December 7th 2011 10:59
Custard fruit cupcakes


I think these might be my new favourite cupcakes. Although, these and these are pretty good

Reminiscent of custard and fruit tarts, these are pretty much a cross between those and a butterfly cake. The method involves scooping out the middle of the cake (to be eaten as a treat for the cook), then filling with custard, topping with fruit and adding an apricot jam glaze.

Custard fruit cupcakes


I made these a couple weeks ago, and I've been thinking of occasions to make them again ever since. Luckily, it is the season for celebrations, so a few cupcakes never go astray... I'm thinking end of year morning tea at work, perhaps girl's Christmas picnic and then just maybe a batch to eat while sitting around watching the cricket

Thanks to T for letting me adapt a recipe from her cupcake book. It's definitely a winner.

Fruit and custard cupcakes - makes 12

185g unsalted butter, softened
170g caster sugar
1 teaspoon vanilla essence
3 eggs
125g self-raising flour
30g plain flour
125ml milk
200ml thick custard
1 kiwi fruit, peeled, cut into 12 slices
8 strawberries, each cut into 3
1 freestone peach, peeled
100g apricot jam

Preheat the oven to 180 degrees. Line a muffin tray with paper cases.

Beat the butter, sugar and vanilla together with electric beaters. Add the eggs, one at a time, beating well after each addition. Sift the flours together and fold in, alternatively to the milk.

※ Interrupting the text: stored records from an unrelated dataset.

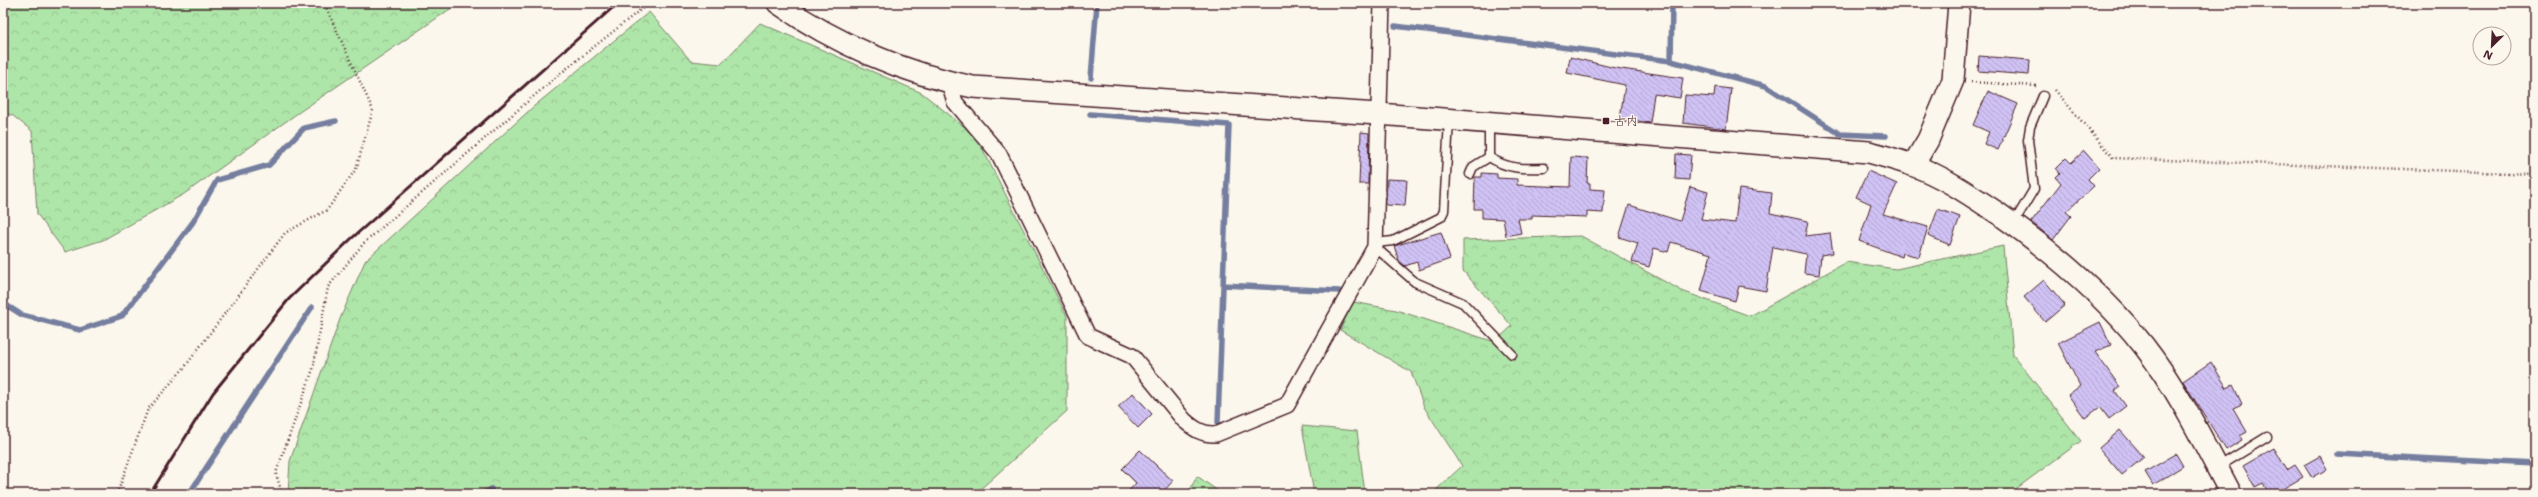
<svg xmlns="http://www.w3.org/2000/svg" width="2538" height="497" font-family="'Shantell Sans','Klee One',sans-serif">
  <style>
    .forest { fill: url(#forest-crowns); stroke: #7c826a }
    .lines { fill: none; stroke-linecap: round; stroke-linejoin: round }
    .stream { stroke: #747e9e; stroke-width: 5.5 }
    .building { fill: url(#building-back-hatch); stroke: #4a1f2b }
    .lane-casing { stroke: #4a1f2b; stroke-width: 11 }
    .street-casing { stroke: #4a1f2b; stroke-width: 18 }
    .secondary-casing { stroke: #4a1f2b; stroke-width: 24 }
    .path { stroke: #4a1f2b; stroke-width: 2.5; stroke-dasharray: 1 3; stroke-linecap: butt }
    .lane { stroke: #fbf7ec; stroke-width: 8 }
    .street { stroke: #fbf7ec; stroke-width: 15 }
    .secondary { stroke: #fbf7ec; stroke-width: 21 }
    .rail { stroke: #4a1f2b; stroke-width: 3 }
    .poi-dot { fill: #4a1f2b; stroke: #fbf7ec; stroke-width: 1.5 }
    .labels { text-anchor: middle; stroke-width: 3; stroke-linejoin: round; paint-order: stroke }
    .poi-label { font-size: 12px; fill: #4a1f2b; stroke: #fbf7ec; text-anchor: start }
  </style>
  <defs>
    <pattern id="forest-crowns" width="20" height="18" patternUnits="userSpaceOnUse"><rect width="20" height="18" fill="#aee5a8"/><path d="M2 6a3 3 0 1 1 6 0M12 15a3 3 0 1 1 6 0" fill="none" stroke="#97c491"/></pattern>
    <pattern id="building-back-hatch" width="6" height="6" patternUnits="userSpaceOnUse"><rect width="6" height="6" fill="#cfc2f4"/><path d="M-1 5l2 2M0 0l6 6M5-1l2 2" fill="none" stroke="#b3a6d1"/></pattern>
  </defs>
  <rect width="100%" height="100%" fill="#fbf7ec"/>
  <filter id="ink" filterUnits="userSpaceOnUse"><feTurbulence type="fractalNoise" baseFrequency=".025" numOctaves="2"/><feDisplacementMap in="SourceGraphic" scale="8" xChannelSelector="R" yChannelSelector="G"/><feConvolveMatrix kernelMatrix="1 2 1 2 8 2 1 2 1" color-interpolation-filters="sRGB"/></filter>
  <g filter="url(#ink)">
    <path class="forest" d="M3,3H459L295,115L184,194L103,240L65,252L37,214L32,131L12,115L3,114Z
      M649,12L691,61L721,64L760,23L922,93L976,136L1067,316V411L975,494H288L290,461L340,319L365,261L533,107Z
      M1581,236L1682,291L1750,316L1846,262L1896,269L2003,246L2013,355L2081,441L2009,494H1436L1437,489L1462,466L1424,407L1411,372L1340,330L1353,302L1396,310L1495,342L1512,326L1463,271V240Z
      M1302,426L1357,431L1365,494H1314Z
      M1197,476L1222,494H1188Z"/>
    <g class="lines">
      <path class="stream" d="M1395,26L1671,61L1766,86L1840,134L1886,136
        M1671,61L1672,3
        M1091,78L1097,3
        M1090,114L1229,125L1218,422
        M1223,285L1339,291
        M3,303L22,315L80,330L122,316L193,222L217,180L269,165L304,128L336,121
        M2337,454L2535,464
        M189,494L312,307
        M483,494L491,489"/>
    </g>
    <path class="building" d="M1979,56L2030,60L2029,75L1978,71Z
      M1570,57L1615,68L1683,78L1680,98L1654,94L1650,123L1620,118L1625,85L1567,73Z
      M1715,87L1731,89L1726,129L1683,123L1685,95L1714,97Z
      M1988,91L2018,104L1998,150L1984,144L1989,132L1973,125Z
      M1361,132L1369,133L1368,184H1359Z
      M2084,151L2099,168L2088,179L2094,186L2066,212L2071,216L2053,240L2031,222L2061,183L2056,177L2060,173L2056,168L2066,158L2071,163Z
      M1676,154L1691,155L1689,180L1675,179Z
      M1571,157L1588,158L1587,183H1590V189L1605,190L1603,213L1587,212V217L1532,215V219H1518L1521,233L1506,236L1503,219L1482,218V209H1474L1475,177H1482V173L1497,174V178L1517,179V185L1570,187Z
      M1868,171L1897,184L1883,214L1928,227L1919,257L1903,253L1902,257L1859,241L1871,204L1856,197Z
      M1387,179L1407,180L1405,206L1386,205Z
      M1690,187L1708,192L1701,219L1735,223L1739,189L1772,193L1770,213L1808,221L1805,236L1830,233L1833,253L1821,255L1819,275L1804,273L1806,254L1773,247L1766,291L1739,286L1735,301L1701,291L1711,254L1671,242L1668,252L1654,248L1649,267L1632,262L1638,243L1619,237L1629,205L1680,221Z
      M1938,209L1960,217L1950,245L1928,236Z
      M1441,232L1450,259L1419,270L1417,262L1405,266L1399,261L1394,246Z
      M2044,280L2065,305L2045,322L2024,297Z
      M2100,322L2111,345L2095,352L2120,387L2115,391L2126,406L2109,419L2100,407L2085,418L2068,395L2080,386L2058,343Z
      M2211,362L2227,388L2233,385L2242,404L2233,408L2247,432L2240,436L2242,440L2226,450L2183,381Z
      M1133,393L1152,414L1138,428L1118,407Z
      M2120,430L2144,457L2122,475L2099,448Z
      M2274,448L2287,470L2295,465L2303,477L2274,494H2269L2263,483L2255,487L2243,466Z
      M1140,450L1173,481L1161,494H1126L1136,483L1122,469Z
      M2176,454L2183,466L2153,485L2145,472Z
      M2320,456L2327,469L2312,478L2304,465Z"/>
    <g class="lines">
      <g class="lane-casing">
        <path id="lane" d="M1489,124V157C1507,169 1523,169 1544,168
          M1470,174L1473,167L1489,157
          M2013,224L2034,189L2028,140L2030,127L2043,96
          M1375,243L1393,241L1441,217L1444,211L1449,120
          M1375,247L1415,282L1463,303L1512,354
          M2218,467L2267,437"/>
      </g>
      <g class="street-casing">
        <path id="street" d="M949,82L955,102L999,154L1088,336L1132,356L1184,420C1194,429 1203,435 1216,434L1287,405L1375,247L1382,3"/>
      </g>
      <g class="secondary-casing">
        <path id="secondary" d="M778,3C834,43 906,74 973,87L1378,114L1869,152C1883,156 1898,160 1912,165C1943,176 1972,196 1999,214C2053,252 2103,294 2144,346C2179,391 2204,443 2231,494
          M1913,165L1928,140L1953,80L1959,3"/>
      </g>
      <path class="path" d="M1971,82L2036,86
        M2055,90L2113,158L2535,174
        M117,494L148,409L184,368L285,233L327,210L356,169L373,110L324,3
        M282,494L276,473L313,369L328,287L364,243L556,77L649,3"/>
      <use href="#lane" class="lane"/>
      <use href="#street" class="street"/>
      <use href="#secondary" class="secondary"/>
      <path class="rail" d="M150,494L213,393L289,299L351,239L618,3"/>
    </g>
  </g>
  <rect class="poi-dot" x="1602" y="117" width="8" height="8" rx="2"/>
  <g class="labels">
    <g class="poi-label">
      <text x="1614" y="125">古内</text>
    </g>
  </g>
  <rect width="2538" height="497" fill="none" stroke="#fbf7ec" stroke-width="16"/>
  <rect x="8" y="8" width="2522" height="481" fill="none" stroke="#4a1f2b" stroke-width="1.5" filter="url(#ink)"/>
  <g transform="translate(2492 46) rotate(204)"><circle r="19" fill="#fbf7ec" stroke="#b4a19f"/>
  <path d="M0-3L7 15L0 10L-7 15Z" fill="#4a1f2b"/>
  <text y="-6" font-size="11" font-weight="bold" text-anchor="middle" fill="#4a1f2b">N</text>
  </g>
</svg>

Divide the mixture evenly among the cases. Bake for 15 minutes, or until a skewer comes out clean. Transfer to a wire rack to cool.

Cut the centre out of each cake, leaving a 1cm border. Fill each cavity with custard, then arrange fruit over the top.

Custard fruit cupcakes


Heat the jam until runny. Lightly brush the jam over the top of each cake. Refrigerate until ready to serve.